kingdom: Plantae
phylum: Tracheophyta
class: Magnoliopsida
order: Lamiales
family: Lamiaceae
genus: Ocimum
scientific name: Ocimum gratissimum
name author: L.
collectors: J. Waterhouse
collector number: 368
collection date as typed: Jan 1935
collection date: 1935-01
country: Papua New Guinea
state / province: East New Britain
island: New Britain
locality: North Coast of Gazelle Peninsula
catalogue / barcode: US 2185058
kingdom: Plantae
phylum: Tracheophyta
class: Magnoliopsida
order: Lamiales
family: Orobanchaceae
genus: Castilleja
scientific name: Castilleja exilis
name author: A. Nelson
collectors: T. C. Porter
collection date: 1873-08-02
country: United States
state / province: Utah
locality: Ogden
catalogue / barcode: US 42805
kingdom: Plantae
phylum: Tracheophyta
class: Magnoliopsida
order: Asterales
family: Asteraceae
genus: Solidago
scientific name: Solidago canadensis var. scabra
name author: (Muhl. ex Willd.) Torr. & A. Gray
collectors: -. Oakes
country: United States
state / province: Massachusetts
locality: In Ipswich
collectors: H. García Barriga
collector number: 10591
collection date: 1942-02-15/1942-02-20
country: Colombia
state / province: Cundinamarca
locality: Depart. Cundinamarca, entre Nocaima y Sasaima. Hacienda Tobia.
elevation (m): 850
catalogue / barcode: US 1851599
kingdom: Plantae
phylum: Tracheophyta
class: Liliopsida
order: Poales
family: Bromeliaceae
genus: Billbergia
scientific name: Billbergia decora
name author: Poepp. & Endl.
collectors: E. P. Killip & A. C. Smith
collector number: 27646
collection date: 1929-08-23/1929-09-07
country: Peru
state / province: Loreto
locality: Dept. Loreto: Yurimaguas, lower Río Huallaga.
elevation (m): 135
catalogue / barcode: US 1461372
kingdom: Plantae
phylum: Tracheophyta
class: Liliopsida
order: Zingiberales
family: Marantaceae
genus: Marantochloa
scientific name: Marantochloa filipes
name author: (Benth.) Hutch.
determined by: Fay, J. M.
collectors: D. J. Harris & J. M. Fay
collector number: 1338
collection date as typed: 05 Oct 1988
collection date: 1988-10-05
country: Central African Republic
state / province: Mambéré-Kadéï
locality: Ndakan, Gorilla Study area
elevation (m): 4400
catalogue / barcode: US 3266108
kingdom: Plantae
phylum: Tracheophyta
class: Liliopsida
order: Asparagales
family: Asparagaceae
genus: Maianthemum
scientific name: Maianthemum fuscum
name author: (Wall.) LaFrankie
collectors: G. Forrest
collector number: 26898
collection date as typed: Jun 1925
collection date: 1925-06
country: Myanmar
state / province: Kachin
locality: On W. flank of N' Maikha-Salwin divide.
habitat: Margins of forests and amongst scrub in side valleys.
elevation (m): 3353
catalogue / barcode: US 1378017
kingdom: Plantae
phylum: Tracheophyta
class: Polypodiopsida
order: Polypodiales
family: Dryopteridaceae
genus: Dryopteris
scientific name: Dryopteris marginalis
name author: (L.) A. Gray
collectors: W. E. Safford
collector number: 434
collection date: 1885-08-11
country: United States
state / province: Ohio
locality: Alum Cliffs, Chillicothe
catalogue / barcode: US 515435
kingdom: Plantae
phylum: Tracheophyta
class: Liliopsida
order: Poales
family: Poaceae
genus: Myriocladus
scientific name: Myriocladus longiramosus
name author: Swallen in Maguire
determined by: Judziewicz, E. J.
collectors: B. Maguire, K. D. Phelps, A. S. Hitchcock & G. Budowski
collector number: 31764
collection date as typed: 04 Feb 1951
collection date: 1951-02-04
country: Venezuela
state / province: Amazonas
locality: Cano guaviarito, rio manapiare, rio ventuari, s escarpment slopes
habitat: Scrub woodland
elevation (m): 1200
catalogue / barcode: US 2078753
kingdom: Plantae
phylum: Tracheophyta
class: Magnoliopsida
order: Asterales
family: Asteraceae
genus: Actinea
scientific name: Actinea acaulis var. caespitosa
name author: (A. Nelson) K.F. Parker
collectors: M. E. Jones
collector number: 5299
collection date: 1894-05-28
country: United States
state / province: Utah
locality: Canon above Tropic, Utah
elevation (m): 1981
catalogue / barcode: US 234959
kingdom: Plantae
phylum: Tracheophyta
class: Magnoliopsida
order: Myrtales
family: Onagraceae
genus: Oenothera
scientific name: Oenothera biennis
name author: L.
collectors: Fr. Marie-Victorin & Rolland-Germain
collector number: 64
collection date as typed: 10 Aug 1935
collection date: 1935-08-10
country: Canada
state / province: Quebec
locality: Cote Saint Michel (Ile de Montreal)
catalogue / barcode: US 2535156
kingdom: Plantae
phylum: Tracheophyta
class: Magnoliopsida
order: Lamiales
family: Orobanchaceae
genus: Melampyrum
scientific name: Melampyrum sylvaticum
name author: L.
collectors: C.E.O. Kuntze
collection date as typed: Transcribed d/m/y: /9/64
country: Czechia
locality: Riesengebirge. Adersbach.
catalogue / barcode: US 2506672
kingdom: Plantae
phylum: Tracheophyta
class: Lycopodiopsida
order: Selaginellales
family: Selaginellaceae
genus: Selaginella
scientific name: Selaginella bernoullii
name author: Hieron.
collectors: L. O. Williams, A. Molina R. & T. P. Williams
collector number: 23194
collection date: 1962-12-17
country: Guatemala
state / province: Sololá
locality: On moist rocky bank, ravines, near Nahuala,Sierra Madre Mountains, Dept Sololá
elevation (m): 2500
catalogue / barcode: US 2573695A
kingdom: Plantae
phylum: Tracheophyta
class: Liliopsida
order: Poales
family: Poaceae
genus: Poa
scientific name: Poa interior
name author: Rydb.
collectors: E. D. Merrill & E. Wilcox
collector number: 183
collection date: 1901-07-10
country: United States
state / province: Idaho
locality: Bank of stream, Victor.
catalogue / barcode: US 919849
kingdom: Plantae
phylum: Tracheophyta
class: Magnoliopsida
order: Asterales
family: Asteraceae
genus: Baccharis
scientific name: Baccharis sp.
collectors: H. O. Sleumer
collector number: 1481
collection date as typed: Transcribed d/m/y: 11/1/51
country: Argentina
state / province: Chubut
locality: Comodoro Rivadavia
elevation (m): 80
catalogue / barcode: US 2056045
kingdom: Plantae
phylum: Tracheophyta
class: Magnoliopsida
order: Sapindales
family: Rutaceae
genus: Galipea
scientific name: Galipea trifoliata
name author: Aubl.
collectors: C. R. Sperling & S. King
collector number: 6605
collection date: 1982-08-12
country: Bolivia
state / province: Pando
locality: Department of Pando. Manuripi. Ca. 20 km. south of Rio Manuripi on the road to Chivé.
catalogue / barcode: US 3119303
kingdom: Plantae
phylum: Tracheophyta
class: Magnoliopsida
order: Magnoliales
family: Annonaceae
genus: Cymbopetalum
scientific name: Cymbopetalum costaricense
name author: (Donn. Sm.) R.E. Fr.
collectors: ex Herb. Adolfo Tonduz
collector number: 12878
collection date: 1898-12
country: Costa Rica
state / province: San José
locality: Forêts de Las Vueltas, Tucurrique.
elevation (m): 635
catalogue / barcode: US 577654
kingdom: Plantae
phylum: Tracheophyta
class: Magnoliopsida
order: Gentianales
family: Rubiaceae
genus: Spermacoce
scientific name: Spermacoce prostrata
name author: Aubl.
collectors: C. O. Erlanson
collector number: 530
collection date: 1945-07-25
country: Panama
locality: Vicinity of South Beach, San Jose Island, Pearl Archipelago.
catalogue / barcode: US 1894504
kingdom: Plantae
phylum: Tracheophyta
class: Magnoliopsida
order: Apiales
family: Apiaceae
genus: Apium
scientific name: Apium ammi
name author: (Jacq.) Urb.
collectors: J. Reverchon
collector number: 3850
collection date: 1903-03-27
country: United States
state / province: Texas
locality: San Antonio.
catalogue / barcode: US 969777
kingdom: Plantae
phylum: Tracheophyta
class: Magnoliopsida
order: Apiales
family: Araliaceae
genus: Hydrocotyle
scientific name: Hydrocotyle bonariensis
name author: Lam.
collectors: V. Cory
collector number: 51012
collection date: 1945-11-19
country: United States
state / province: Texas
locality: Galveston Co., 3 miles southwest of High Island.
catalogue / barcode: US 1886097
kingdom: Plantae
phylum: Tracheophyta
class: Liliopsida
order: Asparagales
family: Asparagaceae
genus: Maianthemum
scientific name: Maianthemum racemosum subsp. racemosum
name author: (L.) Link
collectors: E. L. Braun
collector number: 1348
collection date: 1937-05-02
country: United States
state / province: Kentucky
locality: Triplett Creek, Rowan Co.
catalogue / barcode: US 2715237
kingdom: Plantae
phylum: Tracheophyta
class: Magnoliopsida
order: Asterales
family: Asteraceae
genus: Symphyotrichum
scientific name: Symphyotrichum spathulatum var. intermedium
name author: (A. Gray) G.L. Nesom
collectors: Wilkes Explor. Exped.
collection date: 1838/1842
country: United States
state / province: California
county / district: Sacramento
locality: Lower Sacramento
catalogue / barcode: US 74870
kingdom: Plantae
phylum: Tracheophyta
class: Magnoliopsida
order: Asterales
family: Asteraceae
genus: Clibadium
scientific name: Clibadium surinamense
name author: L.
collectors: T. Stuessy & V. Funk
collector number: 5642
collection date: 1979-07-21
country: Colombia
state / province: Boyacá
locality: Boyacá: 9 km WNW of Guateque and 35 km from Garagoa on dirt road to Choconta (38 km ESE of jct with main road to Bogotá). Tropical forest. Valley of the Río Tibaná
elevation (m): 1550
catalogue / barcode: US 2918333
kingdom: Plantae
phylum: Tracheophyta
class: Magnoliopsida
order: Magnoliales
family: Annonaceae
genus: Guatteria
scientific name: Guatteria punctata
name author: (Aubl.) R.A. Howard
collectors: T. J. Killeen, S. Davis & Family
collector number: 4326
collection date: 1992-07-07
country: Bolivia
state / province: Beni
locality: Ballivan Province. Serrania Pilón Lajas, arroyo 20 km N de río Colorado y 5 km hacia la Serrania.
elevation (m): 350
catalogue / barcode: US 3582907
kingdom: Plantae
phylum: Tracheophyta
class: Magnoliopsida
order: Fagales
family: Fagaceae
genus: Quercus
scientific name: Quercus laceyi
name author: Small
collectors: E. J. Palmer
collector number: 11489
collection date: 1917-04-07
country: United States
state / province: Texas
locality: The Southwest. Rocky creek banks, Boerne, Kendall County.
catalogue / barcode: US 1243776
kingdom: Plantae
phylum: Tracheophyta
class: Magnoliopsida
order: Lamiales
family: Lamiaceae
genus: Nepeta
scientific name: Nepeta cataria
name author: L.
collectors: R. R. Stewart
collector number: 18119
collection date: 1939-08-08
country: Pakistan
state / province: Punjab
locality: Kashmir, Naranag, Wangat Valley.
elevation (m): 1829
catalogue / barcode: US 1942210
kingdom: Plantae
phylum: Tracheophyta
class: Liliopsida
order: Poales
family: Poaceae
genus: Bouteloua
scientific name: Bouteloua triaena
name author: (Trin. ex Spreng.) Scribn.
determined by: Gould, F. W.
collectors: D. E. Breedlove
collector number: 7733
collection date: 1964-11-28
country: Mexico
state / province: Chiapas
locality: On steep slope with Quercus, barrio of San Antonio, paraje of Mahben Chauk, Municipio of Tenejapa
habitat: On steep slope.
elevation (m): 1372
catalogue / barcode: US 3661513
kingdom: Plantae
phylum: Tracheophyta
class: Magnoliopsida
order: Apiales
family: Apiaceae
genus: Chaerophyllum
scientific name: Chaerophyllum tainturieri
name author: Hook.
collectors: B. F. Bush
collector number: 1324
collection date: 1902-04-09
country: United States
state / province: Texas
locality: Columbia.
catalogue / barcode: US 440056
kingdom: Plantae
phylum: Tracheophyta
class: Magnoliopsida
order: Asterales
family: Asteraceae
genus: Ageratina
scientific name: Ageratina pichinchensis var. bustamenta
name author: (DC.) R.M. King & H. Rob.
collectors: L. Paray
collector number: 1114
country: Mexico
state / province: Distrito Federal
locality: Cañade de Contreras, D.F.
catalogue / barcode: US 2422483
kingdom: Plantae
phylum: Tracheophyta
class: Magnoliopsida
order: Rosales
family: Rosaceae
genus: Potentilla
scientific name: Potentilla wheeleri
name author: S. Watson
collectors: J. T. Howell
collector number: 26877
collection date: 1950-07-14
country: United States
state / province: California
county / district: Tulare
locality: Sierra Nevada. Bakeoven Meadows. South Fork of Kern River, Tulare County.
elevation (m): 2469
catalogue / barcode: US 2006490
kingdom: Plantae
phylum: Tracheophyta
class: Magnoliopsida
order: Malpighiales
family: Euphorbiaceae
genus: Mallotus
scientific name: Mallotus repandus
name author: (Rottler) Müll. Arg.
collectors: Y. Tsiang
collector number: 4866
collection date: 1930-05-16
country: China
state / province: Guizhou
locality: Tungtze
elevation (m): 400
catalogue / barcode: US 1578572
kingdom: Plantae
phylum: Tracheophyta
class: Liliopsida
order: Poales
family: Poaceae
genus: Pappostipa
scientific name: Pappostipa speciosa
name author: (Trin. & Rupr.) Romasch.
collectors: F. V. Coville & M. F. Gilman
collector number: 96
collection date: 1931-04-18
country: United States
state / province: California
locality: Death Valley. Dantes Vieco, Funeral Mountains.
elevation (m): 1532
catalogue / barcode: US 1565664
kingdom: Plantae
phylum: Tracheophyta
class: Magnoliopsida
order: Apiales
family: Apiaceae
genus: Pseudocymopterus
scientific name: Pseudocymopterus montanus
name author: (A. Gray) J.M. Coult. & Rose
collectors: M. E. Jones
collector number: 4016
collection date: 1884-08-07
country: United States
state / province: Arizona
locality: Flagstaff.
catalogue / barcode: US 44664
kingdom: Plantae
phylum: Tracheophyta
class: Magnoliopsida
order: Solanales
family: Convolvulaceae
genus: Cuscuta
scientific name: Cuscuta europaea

### Stated exercise
Reproduce the lines starting at the one that contains "scientific name: Bouteloua triaena" and ending at the one that contains "genus: Pappostipa", both included, with no changes.

### Full answer
scientific name: Bouteloua triaena
name author: (Trin. ex Spreng.) Scribn.
determined by: Gould, F. W.
collectors: D. E. Breedlove
collector number: 7733
collection date: 1964-11-28
country: Mexico
state / province: Chiapas
locality: On steep slope with Quercus, barrio of San Antonio, paraje of Mahben Chauk, Municipio of Tenejapa
habitat: On steep slope.
elevation (m): 1372
catalogue / barcode: US 3661513
kingdom: Plantae
phylum: Tracheophyta
class: Magnoliopsida
order: Apiales
family: Apiaceae
genus: Chaerophyllum
scientific name: Chaerophyllum tainturieri
name author: Hook.
collectors: B. F. Bush
collector number: 1324
collection date: 1902-04-09
country: United States
state / province: Texas
locality: Columbia.
catalogue / barcode: US 440056
kingdom: Plantae
phylum: Tracheophyta
class: Magnoliopsida
order: Asterales
family: Asteraceae
genus: Ageratina
scientific name: Ageratina pichinchensis var. bustamenta
name author: (DC.) R.M. King & H. Rob.
collectors: L. Paray
collector number: 1114
country: Mexico
state / province: Distrito Federal
locality: Cañade de Contreras, D.F.
catalogue / barcode: US 2422483
kingdom: Plantae
phylum: Tracheophyta
class: Magnoliopsida
order: Rosales
family: Rosaceae
genus: Potentilla
scientific name: Potentilla wheeleri
name author: S. Watson
collectors: J. T. Howell
collector number: 26877
collection date: 1950-07-14
country: United States
state / province: California
county / district: Tulare
locality: Sierra Nevada. Bakeoven Meadows. South Fork of Kern River, Tulare County.
elevation (m): 2469
catalogue / barcode: US 2006490
kingdom: Plantae
phylum: Tracheophyta
class: Magnoliopsida
order: Malpighiales
family: Euphorbiaceae
genus: Mallotus
scientific name: Mallotus repandus
name author: (Rottler) Müll. Arg.
collectors: Y. Tsiang
collector number: 4866
collection date: 1930-05-16
country: China
state / province: Guizhou
locality: Tungtze
elevation (m): 400
catalogue / barcode: US 1578572
kingdom: Plantae
phylum: Tracheophyta
class: Liliopsida
order: Poales
family: Poaceae
genus: Pappostipa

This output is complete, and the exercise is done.